As part of the work on T258183, we need to specify what exactly we will be measuring.
For now it seems like developing a new schema is the best way to move forward. I've followed the guidelines for the new Event Platform and created a basic media-search specific schema that used the Media Search Measurement Specifications document as a starting point. For now, the goal is to capture more high-level user actions as opposed to recording every click, mouse movement, etc.
Required event properties
Our schema describes the event object that is recorded whenever we log something. This object has various properties. Currently every event will include the following properties:
- session_id: generated using mw.user.generateRandomSessionId when the page JS loads. Multiple searches performed in the same browser tab by the same user in a single sitting can be associated using this field. If the user does a hard-refresh of the page or opens a new tab later, they will get a new session ID.

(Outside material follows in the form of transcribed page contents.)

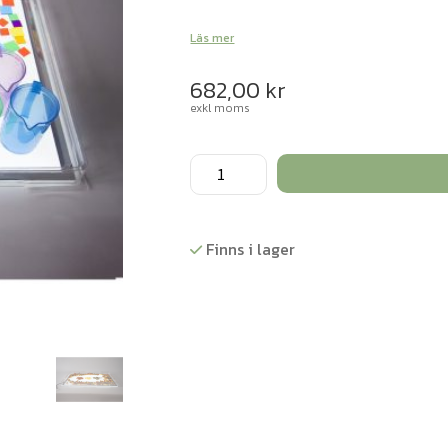
Läs mer
682,00
kr
exkl moms
Tråg
för
ljusbord,
A2
Finns i lager
mängd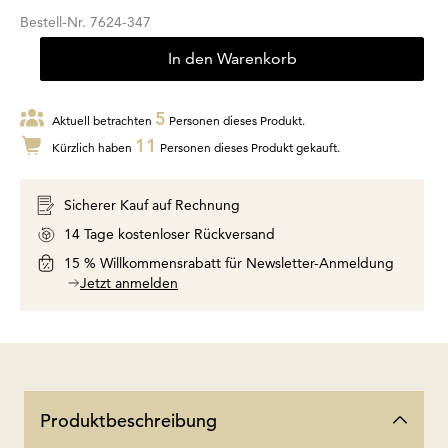
Bestell-Nr.
7624-347
In den Warenkorb
5
Aktuell betrachten
Personen dieses Produkt.
11
Kürzlich haben
Personen dieses Produkt gekauft.
Sicherer Kauf auf Rechnung
14 Tage kostenloser Rückversand
15 % Willkommensrabatt für Newsletter-Anmeldung
Jetzt anmelden
Produktbeschreibung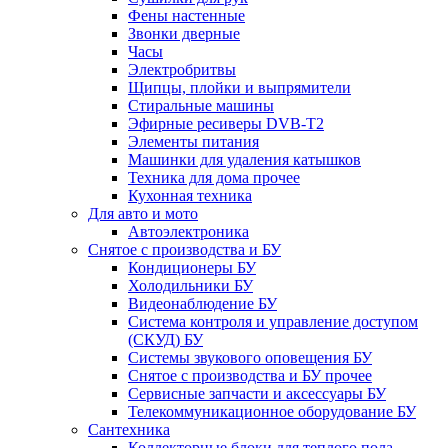
Фены настенные
Звонки дверные
Часы
Электробритвы
Щипцы, плойки и выпрямители
Стиральные машины
Эфирные ресиверы DVB-T2
Элементы питания
Машинки для удаления катышков
Техника для дома прочее
Кухонная техника
Для авто и мото
Автоэлектроника
Снятое с производства и БУ
Кондиционеры БУ
Холодильники БУ
Видеонаблюдение БУ
Система контроля и управление доступом
(СКУД) БУ
Системы звукового оповещения БУ
Снятое с производства и БУ прочее
Сервисные запчасти и аксессуары БУ
Телекоммуникационное оборудование БУ
Сантехника
Коллекторные блоки для теплого пола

- skin: Every event will include a "skin" property with a value of "vector", "minerva", etc.
- language_code: Commons only has one content language, but we would probably like to know if the user has specified an interface language. Every event will include the first item in the user's language fallback chain as a code ("de", "es", etc).

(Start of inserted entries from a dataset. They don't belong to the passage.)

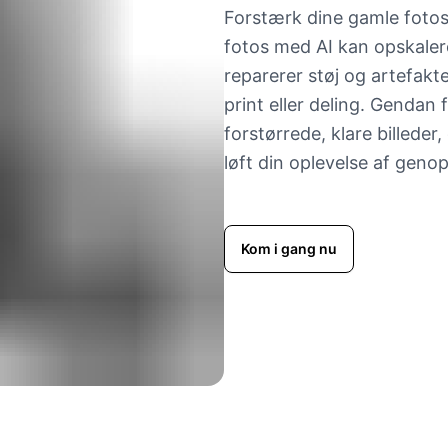
Forstærk dine gamle fotos 
fotos med AI kan opskalere 
reparerer støj og artefakter,
print eller deling. Gendan 
forstørrede, klare billede
løft din oplevelse af geno
Kom i gang nu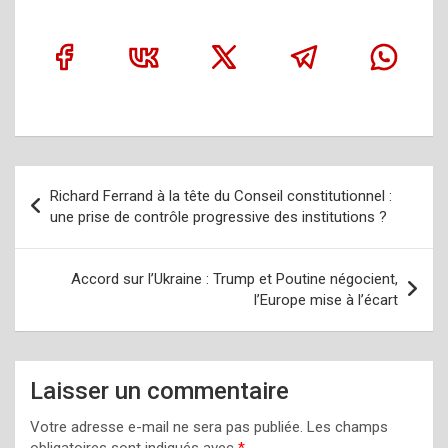
Navigation
Richard Ferrand à la tête du Conseil constitutionnel :
de
une prise de contrôle progressive des institutions ?
l’article
Accord sur l’Ukraine : Trump et Poutine négocient,
l’Europe mise à l’écart
Laisser un commentaire
Votre adresse e-mail ne sera pas publiée.
Les champs
obligatoires sont indiqués avec
*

- Basic event metadata (datetime and timezone info, the schema to be used, etc) is always included
- action: Like the SearchSatisfaction schema, our schema will assign an "action" property to every event representing what the user was actually doing on the page. The action must belong to a pre-defined list, and additional event properties may be included based on the action. The actions we currently support are listed below.
Current draft schema action types:
Action | Description | Additional properties |
---|---|---|
search_new | User performs a new search for a given query | query, total result count, media type |
search_load_more | User "continues" an existing search, either within the same tab (by scrolling down the page) or on a new tab | query, total result count, media type |
search_clear | User clicks the "X" button and clears the query along with all results in all tabs | |
tab_change | User changes tabs (which correspond to file types) without changing the search query or clearing existing results | query, total result count, media type |
result_click | User clicks on a result within a given tab. This may or may not trigger a quickview, depending on the media type. | result pageid, media type, position (one-dimensional index value), whether or not quickview will be shown |
quickview_hide | User dismisses quickview using the "X" button or keyboard | |
quickview_more_details_click | User clicks the "more details" button, actually navigating to the result page | pageid of result |
Still to do
- Actions representing user interactions with the Quickview audio/video player
- Action representing use of the upcoming "copy text" button in the Quickview
- Actions representing user interactions with the "concept chips" elements
- Action representing user interactions with the search filter settings (this starts a new search under the hood, do we want to log it as such?)
- A property representing whether the user entered their search term through typing or through selecting an auto-complete suggestion?
- A "check-in" action that is automatically logged every X amount of time (how long?)
Some of these will need to wait until the relevant feature is ready for instrumentation; what should be considered the minimum acceptance criteria for this particular task? We can incrementally add things to the schema in the future by updating it to a new version in a backwards-compatible way.